For me, the exhibition took me back to tours of Historic Black Colleges and Universities I made with my parents in the late 1960s and early 1970s, the centenary days of many of these institutions, to the libraries, administration buildings, chapels, and galleries that had murals on themes of Negro histories and portrait after portrait of outstanding personalities. As a teenager I went around somewhat wearied by the duty of the visits. Seeing this kind of art again, gathered together, was like a reproach, but also yet another chance to appreciate what I’d failed to early on.

The whole thing was a discovery. Not all of it would be what anyone would call great art, but that is not the point here.
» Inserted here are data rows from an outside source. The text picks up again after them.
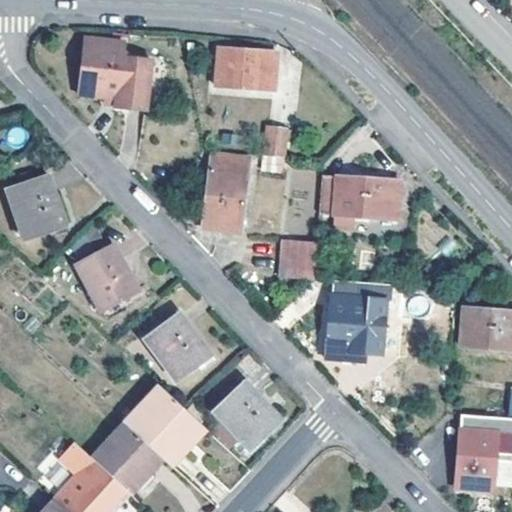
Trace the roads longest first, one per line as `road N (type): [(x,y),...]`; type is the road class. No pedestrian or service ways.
road 1 (residential): [(0,48),(1,60),(333,410)]
road 2 (tertiary): [(280,14),(344,47),(511,231)]
road 3 (tertiary): [(63,0),(280,14)]
road 4 (residential): [(333,410),(434,511)]
road 5 (residential): [(238,511),(333,410)]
However, an earlier Met exhibition that intended to give Juan de Pareja his due did him little favor. The aim was to show that he was more than a bondsman to Velázquez, which Velázquez clearly understood, given the training he afforded de Pareja. De Pareja was an accomplished painter; but Velázquez had genius, and placing their work side-by-side made the difference dramatic.


Were there any artists or works that you had to cut from your review, or couldn’t fit in the first place, that you think still merit some attention?

Of course there is too much for one exhibition to cover. Graphic art, posters, the music, and so on. It was primarily a literary movement, to start with anyway. By the way, I misattributed a still life in my notes, which led me to say, incorrectly, that Lois Mailou Jones was not included in the exhibition.

I was struck by your observation that representational art predominates over “the purely abstract” at the exhibition, and, perhaps by extension, in the Harlem Renaissance. Why do you think this was the case?

Much American art after the rise of the abstract expressionists was regarded as slightly old-fashioned and out of it, and I remember discussions in which the abstract was promoted as a way for African Americans to escape what were thought of as the burdens of the representational. As if African American history were a limitation. These days a black figure—don’t capitalize me; Toni Morrison didn’t capitalize black; to do so inscribes further the very otherness we’re supposed to be getting rid of—immediately dignifies a work or gives it a meaning it perhaps has not really earned. 

What writing are you working on currently?

I am trying to trace the history of my family during slavery and to write about this journey in the archives. One of the awful things about the Pinckneys of South Carolina is that they were such good businesspeople that they kept detailed records and ledgers, and so I have many clues because my ancestors were considered property. I read an article that ended with a chilling line about how those who declined to take the master’s name can no longer be traced. But two Easters ago I met in Beaufort, South Carolina, a white Pinckney for the first time and was disturbed that I was not disturbed by how much I liked her. My trainer said he would have slugged her. She was ninety-four years old at the time. Then someone I respect a great deal revealed that his mother is a Pinckney, so there you go.